After dark, she lit candles and old oil lamps that looked like they dated back to her great grandfather’s days. She told us stories about growing up, how she met her husband, when they moved to Trout River Falls and took over the mill. She told us about the night her son was born during a blizzard, how they couldn’t get
to town and the doctor couldn’t get to them, how she almost bled to death after her husband delivered the baby. At dawn the snow stopped and a farmer brought the doctor in on a sled pulled by mules.

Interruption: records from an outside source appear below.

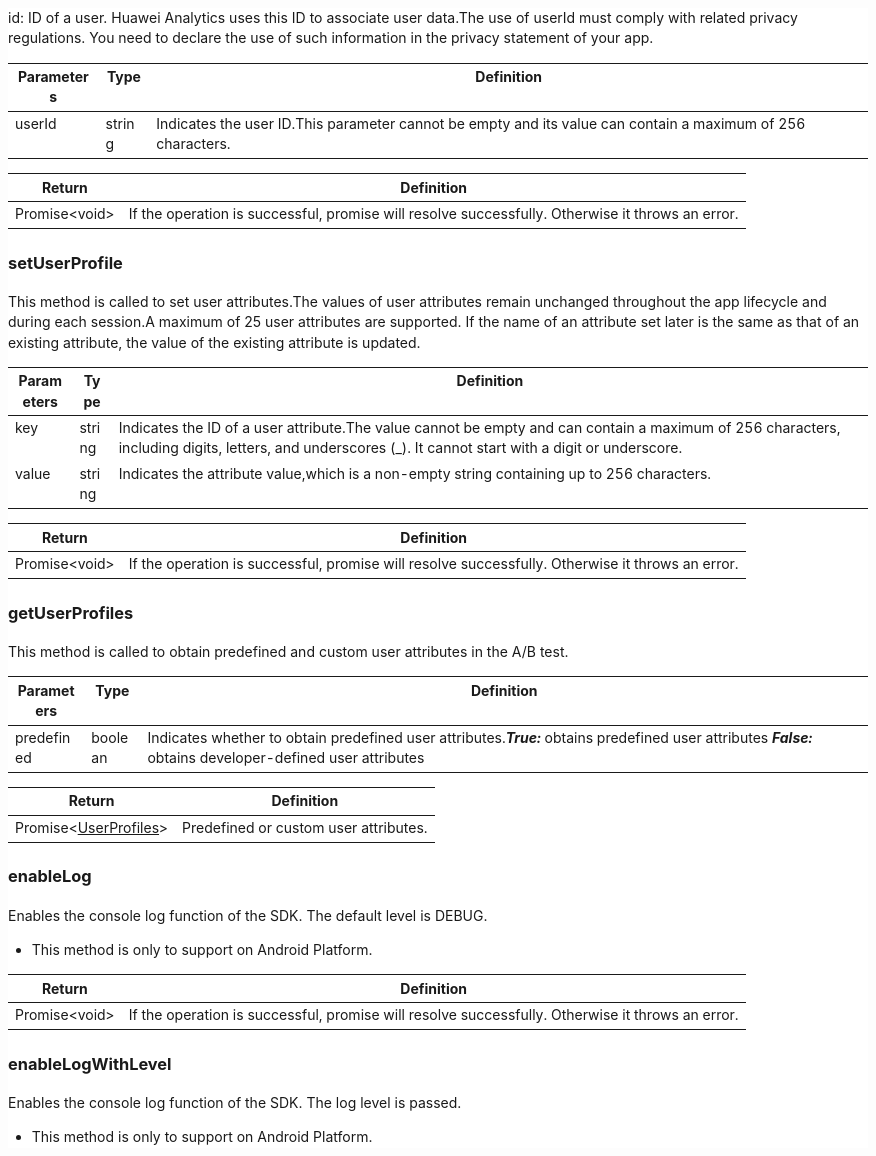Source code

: id: ID of a user. Huawei Analytics uses this ID to associate user data.The use of userId must comply with related privacy regulations. You need to declare the use of such information in the privacy statement of your app.

| Parameters |Type | Definition |
|----------------|---------------|-----------------------------|
|userId| string|Indicates the user ID.This parameter cannot be empty and its value can contain a maximum of 256 characters.|
  
| Return | Definition |
|----------------|---------------|
|Promise\<void>|If the operation is successful, promise will resolve successfully. Otherwise it throws an error.|

### setUserProfile
This method is called to set user attributes.The values of user attributes remain unchanged throughout the app lifecycle and during each session.A maximum of 25 user attributes are supported. If the name of an attribute set later is the same as that of an existing attribute, the value of the existing attribute is updated.
  
| Parameters |Type | Definition |
|----------------|---------------|-----------------------------|
|key| string |Indicates the ID of a user attribute.The value cannot be empty and can contain a maximum of 256 characters, including digits, letters, and underscores (_). It cannot start with a digit or underscore.|
|value|string |Indicates the attribute value,which is a non-empty string containing up to 256 characters.|

| Return | Definition |
|----------------|---------------|
|Promise\<void>|If the operation is successful, promise will resolve successfully. Otherwise it throws an error.|

### getUserProfiles
This method is called to obtain predefined and custom user attributes in the A/B test.

| Parameters |Type | Definition |
|----------------|---------------|---------|
|predefined| boolean |Indicates whether to obtain predefined user attributes.***True:*** obtains predefined user attributes ***False:*** obtains developer-defined user attributes|

| Return | Definition |
|----------------|---------------|
| Promise\<[UserProfiles](#userprofiles)>| Predefined or custom user attributes. |

### enableLog
Enables the console log function of the SDK. The default level is DEBUG.
- This method is only to support on Android Platform.

| Return | Definition |
|-------------------------------|-----------------------------|
|Promise\<void> | If the operation is successful, promise will resolve successfully. Otherwise it throws an error.|

### enableLogWithLevel
Enables the console log function of the SDK. The log level is passed.
- This method is only to support on Android Platform.
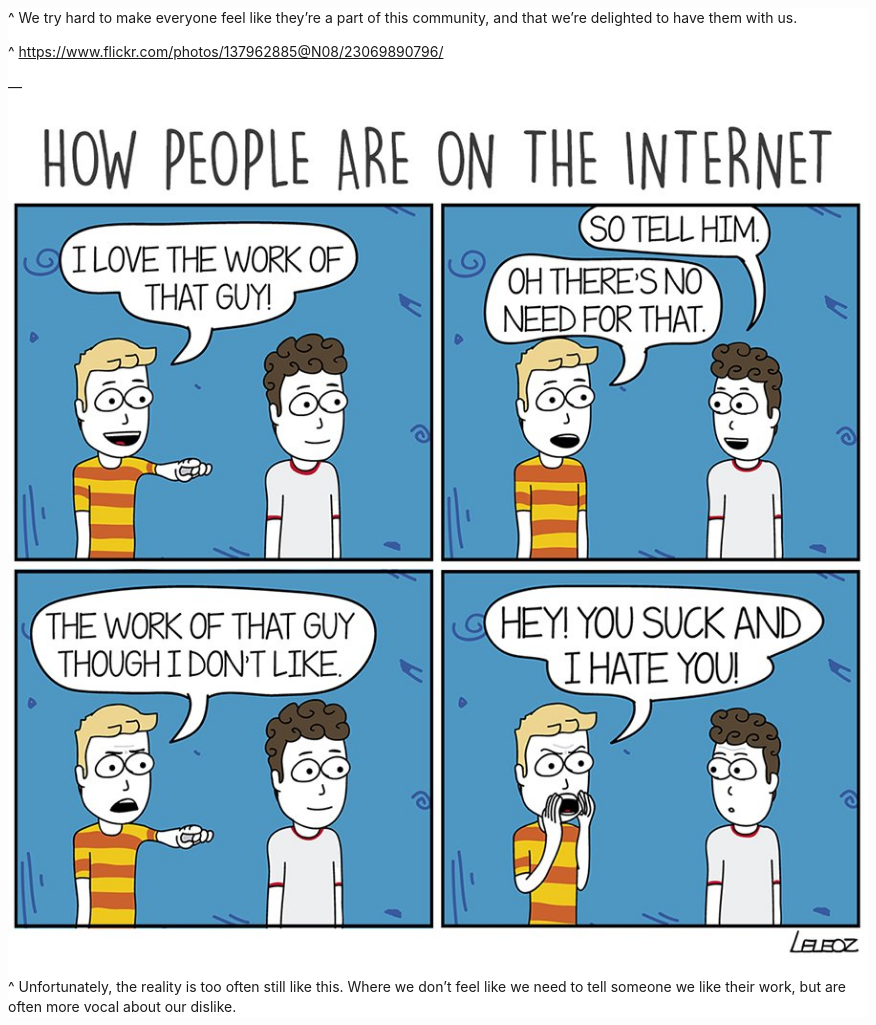 ^ We try hard to make everyone feel like they’re a part of this community, and that we’re delighted to have them with us.

^ https://www.flickr.com/photos/137962885@N08/23069890796/

—

![fit](love-the-work.jpg)

^ Unfortunately, the reality is too often still like this. Where we don’t feel like we need to tell someone we like their work, but are often more vocal about our dislike.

She softened up as the evening progressed. Maybe it was the cognac. Maybe it was talking about Trout River Falls. She did love the old town. You could tell by the way she dismissed it the way you bad mouth a husband you’ve been married to for thirty years, the way you trash your mother or your sister, but you’d defend them to anyone who dared say anything against them. There was nothing neutral about that old woman. The way she stomped her cane for emphasis and shot us direct questions. And the more Erica and Charlene and Roz talked about their ideas for reviving Trout River Falls, the more Mrs. Ward taunted and teased them, until Erica suggested she record an oral history. At that moment we all saw a shift in her attitude. She said somewhere in the house she had old photographs of the town dating back to the mid eighteen hundreds, before there was a bridge, only the dam and the falls. When the only way across the river was a pull ferry attached to a rope. She asked us to return when things settled down and we had time to sort through her old things.
We went to bed weary and worn out but satisfied that thanks to the storm, we had accomplished what we set out to do. There was only one item left on my list.
Early the next morning when we were all assembled in the kitchen, the lights that had gone dark when the storm hit suddenly came on and a radio announcer blared out local news about storm damage and power outages and river and stream flooding. It startled us and Hope rushed to shut off the radio.
“No,” I told her. “Just turn it down some so we can hear what happened.”
“Must have fixed the main line at last,” Mrs. Ward stomped into the kitchen, her cane heavy on the wood floor. “Just in time for breakfast, too.”
“Does that mean the phone is working?” asked Valerie.
“Go ahead over and try it.”
Valerie was closest to it.
“Yep,” she said. “It’s working. I guess that means we have to start making calls.”